Dayer P, Collart L, Desmeules J
Division of Clinical Pharmacology and Pain Clinic, University Hospital, Geneva, Switzerland.
Drugs. 1994;47 Suppl 1:3-7. doi: 10.2165/00003495-199400471-00003.
(+/-)-Tramadol is a central analgesic with low affinity for opioid receptors. The rate of production of its M1 metabolite (O-demethyl tramadol) is influenced by debrisoquine-type polymorphism, and this metabolite shows a higher affinity for opioid receptors than the parent drug. Experimental and clinical data suggest that tramadol may also exert its analgesic effect through direct modulation of central monaminergic pathways. Indeed, after a single oral dose, the role of the mu-receptor agonist component of the antinociceptive effect of tramadol appears to be minor, with most of the analgesic effect being attributable to nonopioid properties of the parent compound. Approximately 2-fold accumulation of the parent compound and the M1 metabolite may be expected during multiple dose treatment. The duration of analgesic effect after a single oral dose of tramadol 100 mg is about 6 hours. Clinical experience has confirmed that tramadol is an effective and relatively safe analgesic that may be of value in several pain conditions not requiring treatment with strong opioids.

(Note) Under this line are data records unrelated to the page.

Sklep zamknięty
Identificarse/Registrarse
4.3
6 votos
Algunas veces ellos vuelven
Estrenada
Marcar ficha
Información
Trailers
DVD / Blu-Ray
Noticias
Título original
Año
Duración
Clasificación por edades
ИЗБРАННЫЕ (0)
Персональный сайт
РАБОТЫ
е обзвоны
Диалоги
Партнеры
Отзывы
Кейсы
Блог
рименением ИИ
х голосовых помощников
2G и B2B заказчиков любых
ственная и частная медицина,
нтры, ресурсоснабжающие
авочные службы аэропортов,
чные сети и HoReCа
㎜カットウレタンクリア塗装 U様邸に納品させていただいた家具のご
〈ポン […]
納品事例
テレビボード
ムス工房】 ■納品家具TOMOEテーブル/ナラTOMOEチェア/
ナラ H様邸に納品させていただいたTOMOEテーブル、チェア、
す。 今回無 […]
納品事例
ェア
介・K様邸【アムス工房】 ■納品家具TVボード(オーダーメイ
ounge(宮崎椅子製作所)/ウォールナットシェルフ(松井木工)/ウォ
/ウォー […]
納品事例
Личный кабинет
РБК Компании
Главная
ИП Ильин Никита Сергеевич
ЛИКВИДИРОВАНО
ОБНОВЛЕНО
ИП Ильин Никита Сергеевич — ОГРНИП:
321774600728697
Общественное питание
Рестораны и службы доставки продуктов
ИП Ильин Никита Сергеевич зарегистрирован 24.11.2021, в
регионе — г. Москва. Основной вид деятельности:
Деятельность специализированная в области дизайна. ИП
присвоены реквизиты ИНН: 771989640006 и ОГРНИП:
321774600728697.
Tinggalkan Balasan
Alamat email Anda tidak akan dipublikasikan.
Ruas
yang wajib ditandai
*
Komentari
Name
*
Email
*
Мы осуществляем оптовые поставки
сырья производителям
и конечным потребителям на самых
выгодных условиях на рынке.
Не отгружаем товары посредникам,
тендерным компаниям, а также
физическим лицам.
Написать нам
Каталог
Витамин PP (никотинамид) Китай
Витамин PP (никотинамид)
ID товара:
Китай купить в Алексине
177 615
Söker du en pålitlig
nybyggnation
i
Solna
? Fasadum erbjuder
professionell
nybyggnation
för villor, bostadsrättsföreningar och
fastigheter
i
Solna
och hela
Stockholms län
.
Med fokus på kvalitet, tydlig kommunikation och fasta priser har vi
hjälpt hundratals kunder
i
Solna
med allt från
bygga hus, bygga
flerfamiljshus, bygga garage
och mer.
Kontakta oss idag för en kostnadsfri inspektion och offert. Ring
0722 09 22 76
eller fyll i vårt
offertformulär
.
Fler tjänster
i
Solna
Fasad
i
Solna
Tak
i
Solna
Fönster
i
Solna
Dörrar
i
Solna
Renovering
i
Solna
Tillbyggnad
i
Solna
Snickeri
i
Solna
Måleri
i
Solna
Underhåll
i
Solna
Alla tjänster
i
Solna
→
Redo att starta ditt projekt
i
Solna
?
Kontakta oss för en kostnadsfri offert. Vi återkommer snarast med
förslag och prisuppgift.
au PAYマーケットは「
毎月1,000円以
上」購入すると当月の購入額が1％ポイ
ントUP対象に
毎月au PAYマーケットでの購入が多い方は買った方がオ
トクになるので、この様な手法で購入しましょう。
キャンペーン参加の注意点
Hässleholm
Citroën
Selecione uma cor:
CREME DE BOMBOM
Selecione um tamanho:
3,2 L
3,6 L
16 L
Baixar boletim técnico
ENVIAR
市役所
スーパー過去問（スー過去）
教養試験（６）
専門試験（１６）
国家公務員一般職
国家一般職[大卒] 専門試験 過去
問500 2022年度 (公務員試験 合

(±)-曲马多是一种对阿片受体亲和力较低的中枢性镇痛药。其M1代谢产物(O-去甲基曲马多)的生成速率受异喹胍型多态性影响,且该代谢产物对阿片受体的亲和力高于母体药物。实验和临床数据表明,曲马多也可能通过直接调节中枢单胺能途径发挥其镇痛作用。实际上,单次口服给药后,曲马多镇痛作用中μ受体激动剂成分的作用似乎较小,其大部分镇痛作用归因于母体化合物的非阿片类特性。在多剂量治疗期间,母体化合物和M1代谢产物可能会有大约2倍的蓄积。单次口服100mg曲马多后的镇痛作用持续时间约为6小时。临床经验证实,曲马多是一种有效且相对安全的镇痛药,在几种不需要用强效阿片类药物治疗的疼痛状况中可能具有价值。